The diversity of ADSCs from different locations has been previously described, but their myogenic activity has not been compared . The unique feature of myogenic potency of periADSCs prompts us to investigate further the regenerative capacity relevant to the use of ADSCs for cardiovascular regeneration. In this context, we injected the same amounts of two types of ADSCs into the middle of the infarcted area and analyzed the follow-up structural and functional repair.

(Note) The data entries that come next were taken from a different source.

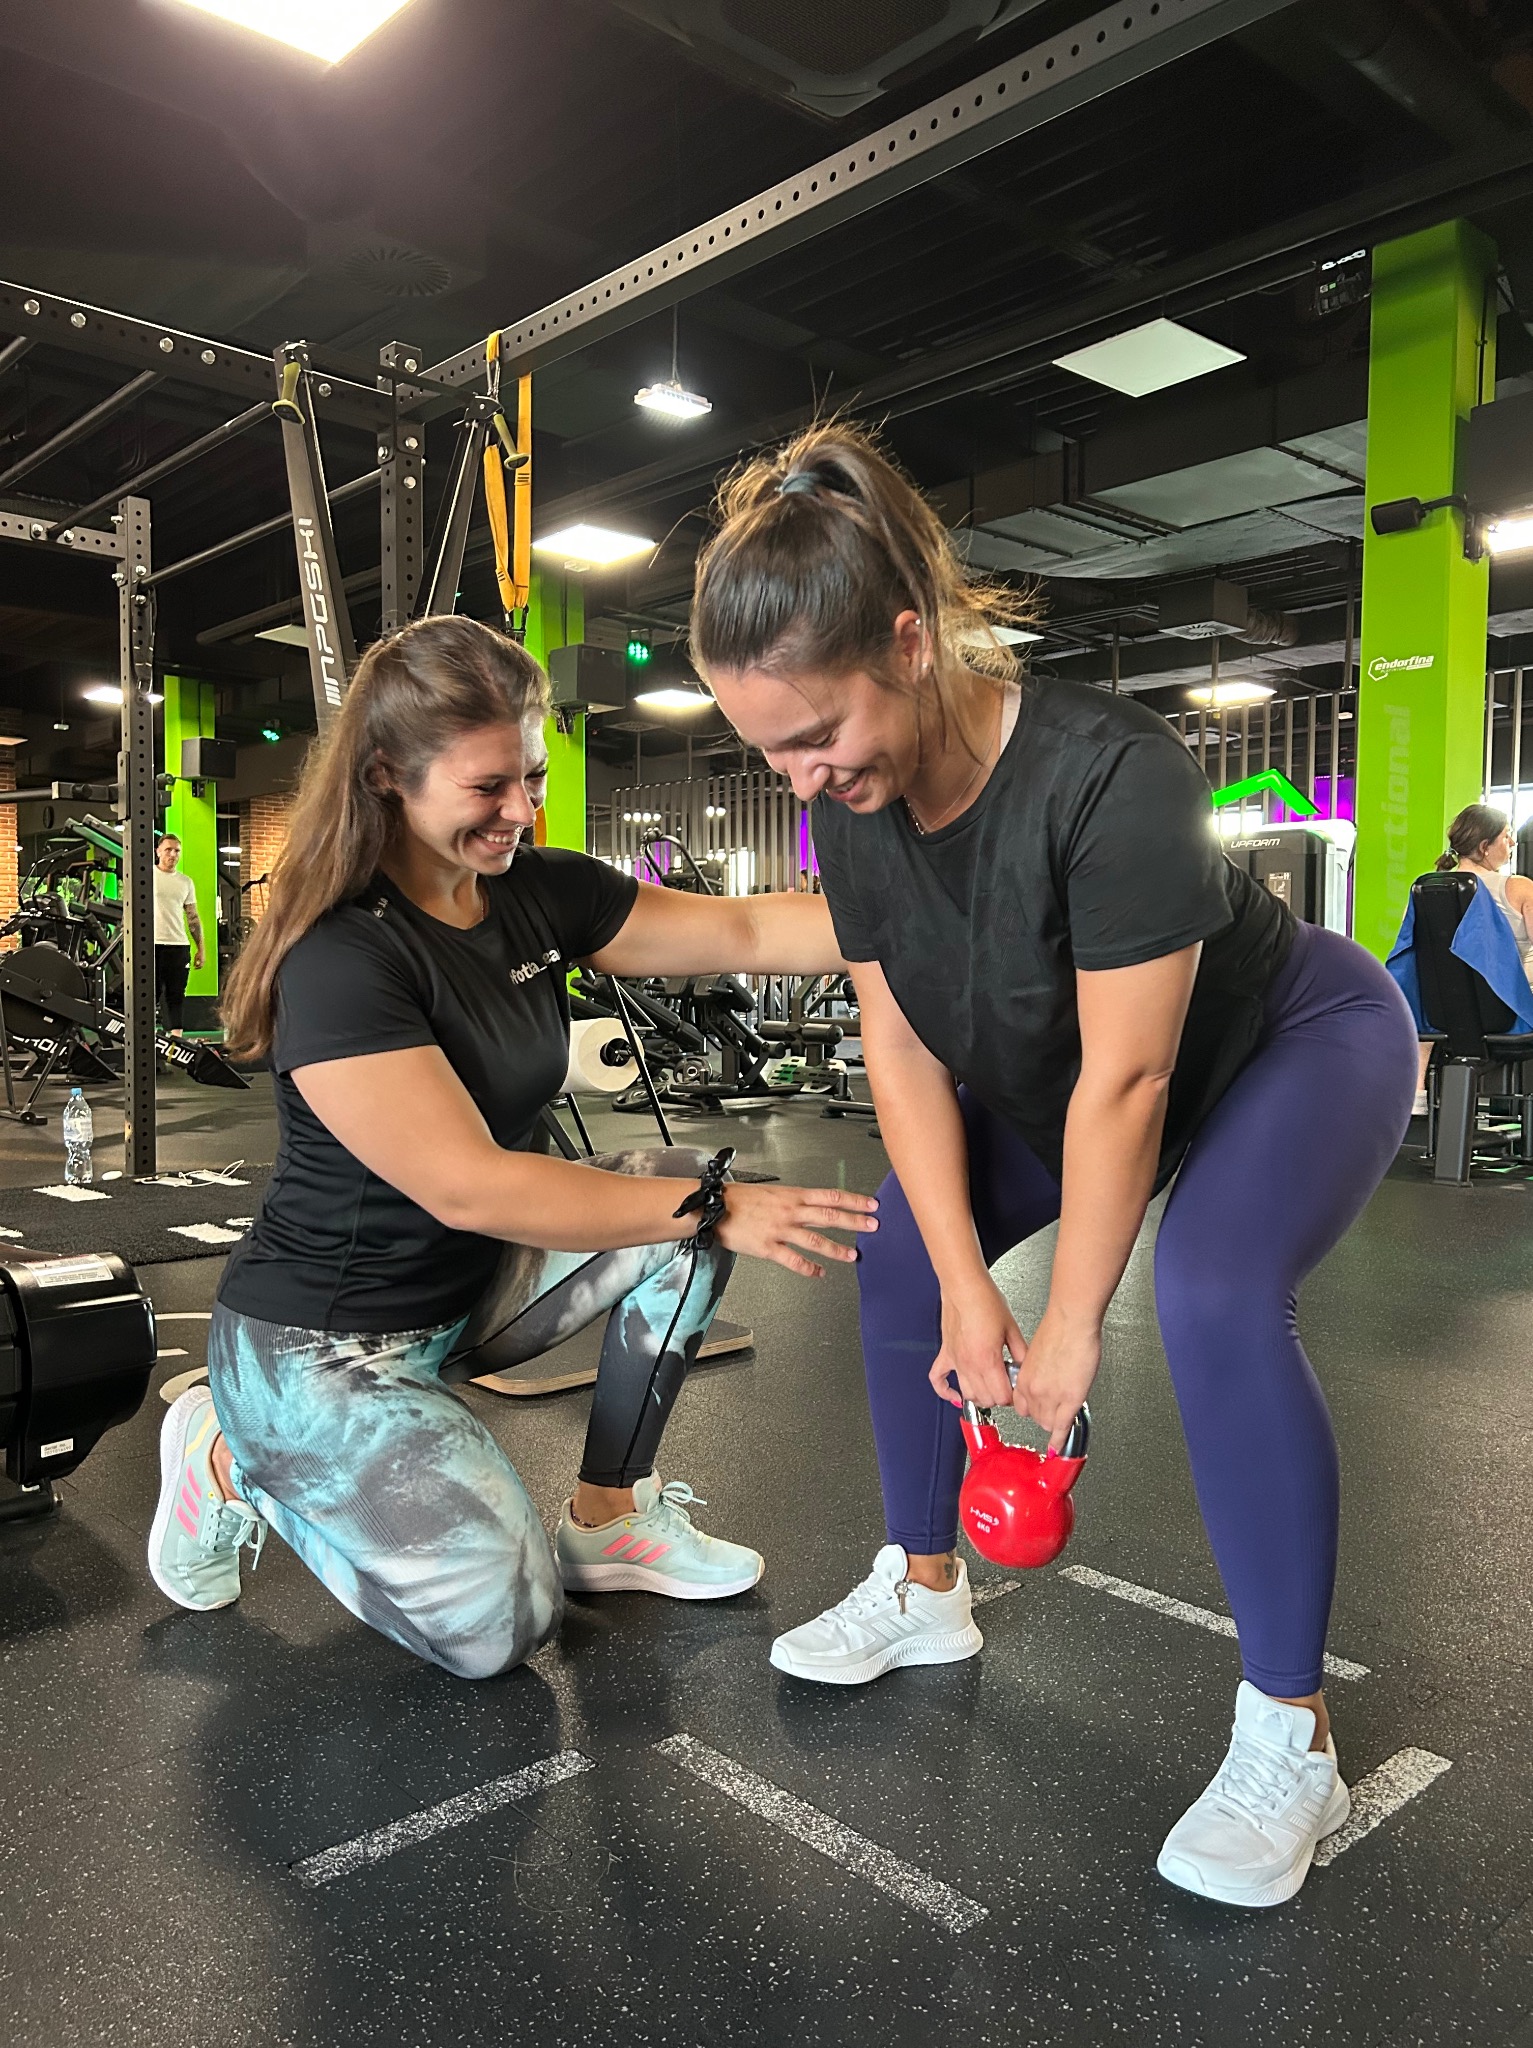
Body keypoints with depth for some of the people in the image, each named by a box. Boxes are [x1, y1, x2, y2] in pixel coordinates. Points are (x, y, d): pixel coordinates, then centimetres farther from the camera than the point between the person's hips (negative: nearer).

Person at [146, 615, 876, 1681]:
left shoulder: (540, 893, -5)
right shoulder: (340, 959, -27)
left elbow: (747, 930, -10)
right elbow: (468, 1186, -30)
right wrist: (714, 1209, -28)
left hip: (473, 1280, 8)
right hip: (326, 1341, -7)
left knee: (687, 1195, -9)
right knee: (500, 1625, -11)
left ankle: (610, 1522, 5)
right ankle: (236, 1459, 12)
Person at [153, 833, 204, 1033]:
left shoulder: (186, 882, 12)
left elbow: (193, 917, 15)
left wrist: (200, 948, 9)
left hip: (179, 946, 3)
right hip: (151, 944, -3)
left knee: (177, 996, 5)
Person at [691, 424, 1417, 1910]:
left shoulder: (1109, 775, -38)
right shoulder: (853, 800, -17)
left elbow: (1125, 1084, -32)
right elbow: (900, 1046, -13)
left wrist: (1069, 1332, -22)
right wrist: (968, 1294, -16)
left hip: (1297, 1042, -6)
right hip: (1056, 1076, 7)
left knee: (1213, 1297, -31)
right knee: (901, 1253, -1)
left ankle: (1289, 1741, -11)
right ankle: (922, 1593, 18)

Our results demonstrate that, in direct contrast to ingADSCs, periADSCs were able to superiorly induce significant myogenesis and angiogenesis restrictively at the site of injection, but did not alter the infarct size (data not shown) or collagen deposition (Figure 5B). The structural and functional benefits after the transplantation of periADSCs did not result from the direct conversion of the ADSCs into the cardiac lineage, as nearly all prelabeled eGFP-positive periADSCs disappeared 28 days after transplantation (Figure 5A), likely because of apoptosis-mediated cell loss . Regardless of the minimal engraftment in the host myocardium, periADSCs exclusively triggered significant formation of cardiomyocytes (Figure 4), whereas ingADSCs failed to do so, suggesting a unique property of periADSCs on the myogenesis via an indirect action on endogenous cardiac stem cells. The mechanistic interlink showing how periADSCs communicated with endogenous stem cells is not clear, but may relate to apoptotic body-mediated exchange of genetic materials (that is, transcriptional factors) via horizontal gene transfer  and/or via indirect paracrine-related proangiogenic and immunomodulatory effects, as reported previously by Naftali-Shani et al.

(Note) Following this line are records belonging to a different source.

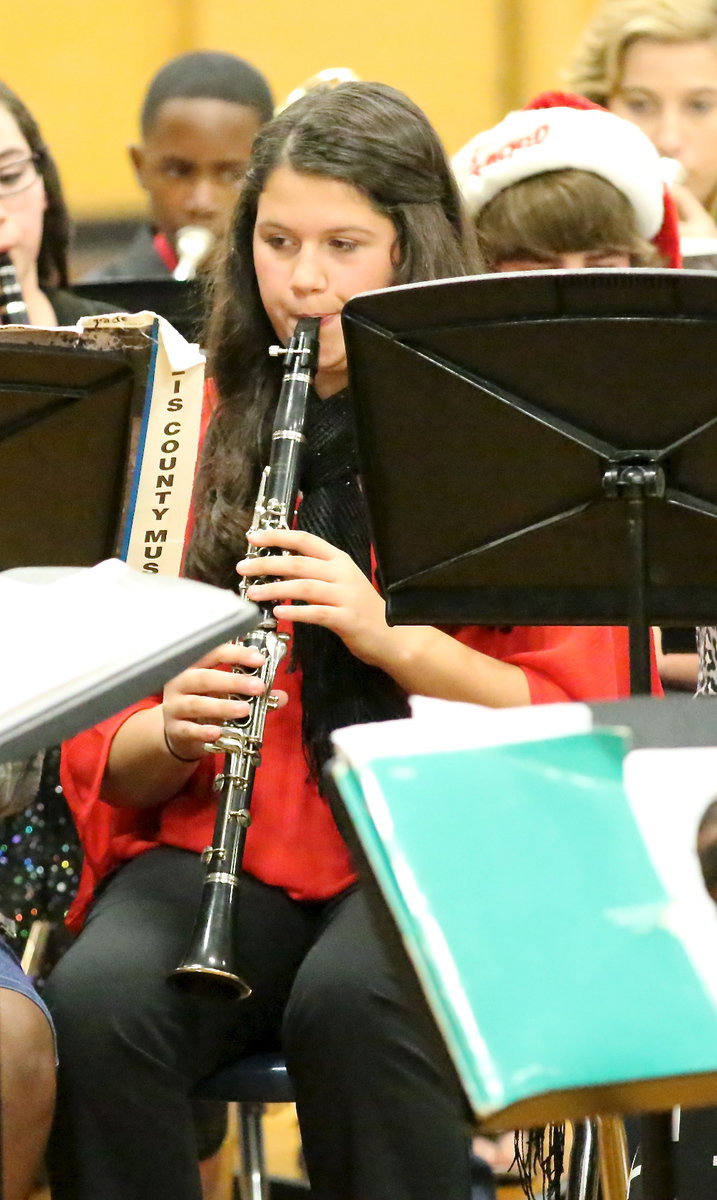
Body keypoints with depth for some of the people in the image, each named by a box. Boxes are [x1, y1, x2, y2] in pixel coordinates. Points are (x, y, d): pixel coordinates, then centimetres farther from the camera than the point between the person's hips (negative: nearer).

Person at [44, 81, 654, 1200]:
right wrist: (173, 731, -13)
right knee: (96, 1001, -30)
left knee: (351, 1003, -36)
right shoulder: (191, 434, 11)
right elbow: (112, 763, 11)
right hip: (226, 843, 2)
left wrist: (389, 635, -17)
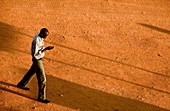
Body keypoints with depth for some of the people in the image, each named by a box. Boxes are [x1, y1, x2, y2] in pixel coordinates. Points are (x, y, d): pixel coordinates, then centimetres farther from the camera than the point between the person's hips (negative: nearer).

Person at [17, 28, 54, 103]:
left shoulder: (39, 36, -2)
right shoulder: (36, 41, -30)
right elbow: (35, 53, -28)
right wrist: (45, 49, -32)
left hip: (40, 58, 10)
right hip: (37, 60, -10)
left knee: (32, 72, 29)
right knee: (42, 79, -3)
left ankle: (21, 84, 50)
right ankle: (41, 97, 8)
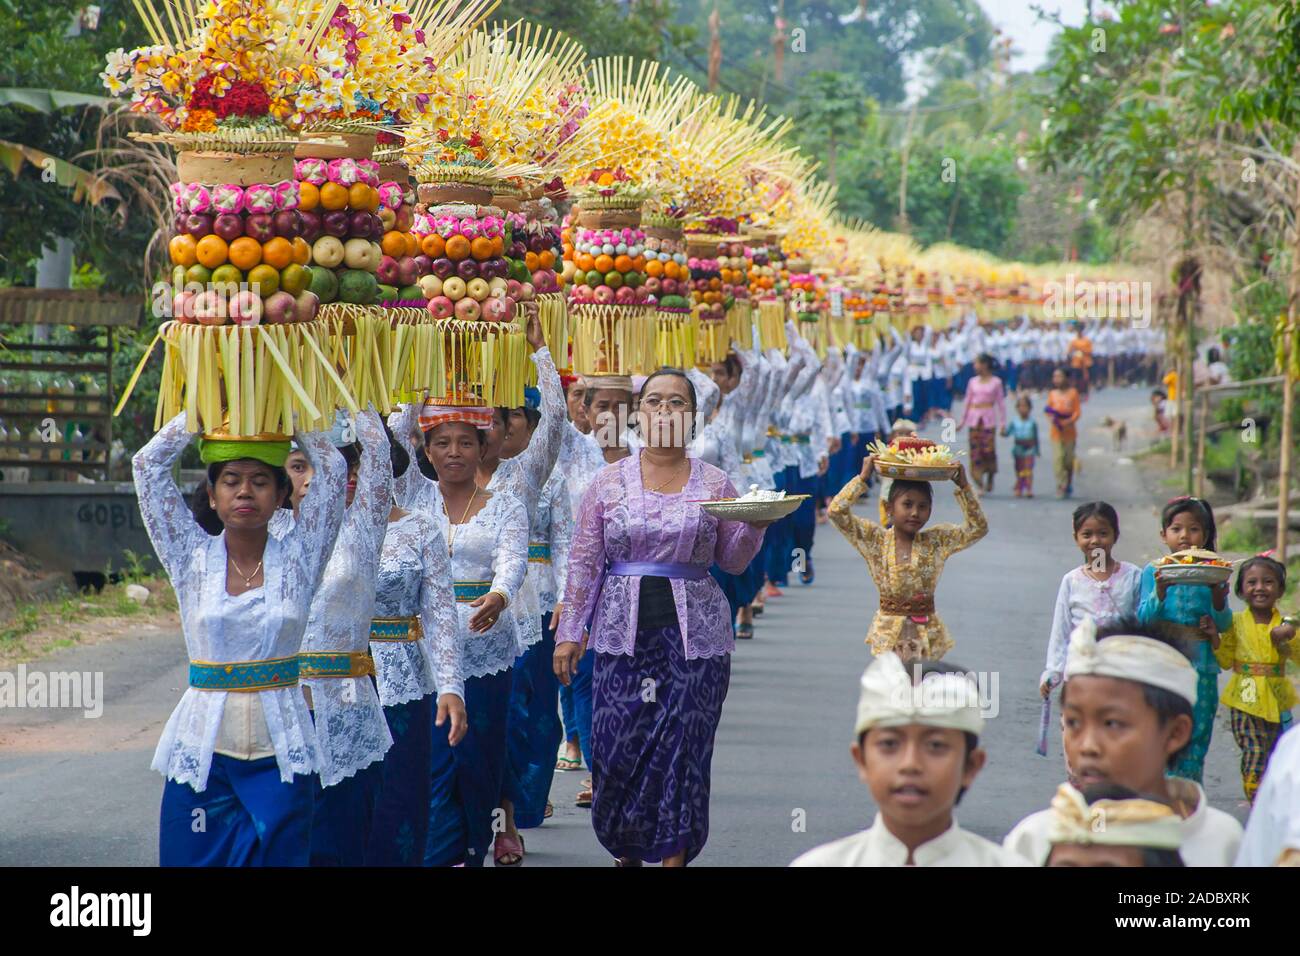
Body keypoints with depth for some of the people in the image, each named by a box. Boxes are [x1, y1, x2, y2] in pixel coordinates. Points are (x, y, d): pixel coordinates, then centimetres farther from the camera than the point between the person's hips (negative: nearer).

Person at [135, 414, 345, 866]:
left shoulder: (297, 557, 3)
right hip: (202, 752, 0)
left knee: (278, 856, 0)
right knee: (196, 856, 0)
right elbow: (148, 463, 0)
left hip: (280, 753, 0)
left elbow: (332, 466, -2)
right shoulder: (192, 558, 3)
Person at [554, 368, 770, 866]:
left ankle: (673, 857, 7)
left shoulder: (714, 484, 5)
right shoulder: (610, 481, 5)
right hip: (623, 634, 0)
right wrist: (569, 631, 2)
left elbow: (732, 560, 9)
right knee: (618, 749, -1)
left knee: (682, 751, -1)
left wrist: (756, 524, -10)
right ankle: (626, 852, 21)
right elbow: (584, 561, 6)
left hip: (694, 636, 0)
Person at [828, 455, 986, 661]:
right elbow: (837, 511, -10)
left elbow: (978, 528, 1)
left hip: (927, 634, 1)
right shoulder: (875, 539, -3)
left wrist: (963, 487, -5)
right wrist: (863, 478, -11)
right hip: (889, 634, -1)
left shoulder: (937, 541, 3)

. Therefore, those data underscore the definition of paracrine factors and the underlying mechanism by which the endogenous regeneration was evoked.
We are aware of several limitations in the present experiments. First, the differences in adipogenesis and osteogenesis of two types of ADSCs were compared only in in vitro conditions and must be characterized further in the in vivo condition as to cardiac transplantation. Second, cardiac transplantation was made of a single injection in the infarcted area, and in the future, multiple spots of injection in the border zone may be needed to maximize the functional benefits after myocardial injury. Also, the comparison of cardiac function of two types of ADSCs was analyzed only at the end point (28 days after transplantation), whereas the starting baseline data is still missing. Therefore, further study must assess cardiac function at various time points to demonstrate the kinetics of functional recovery after ADSC-based therapy.
Finally, de novo formation of cardiomyocytes must be experimentally proved.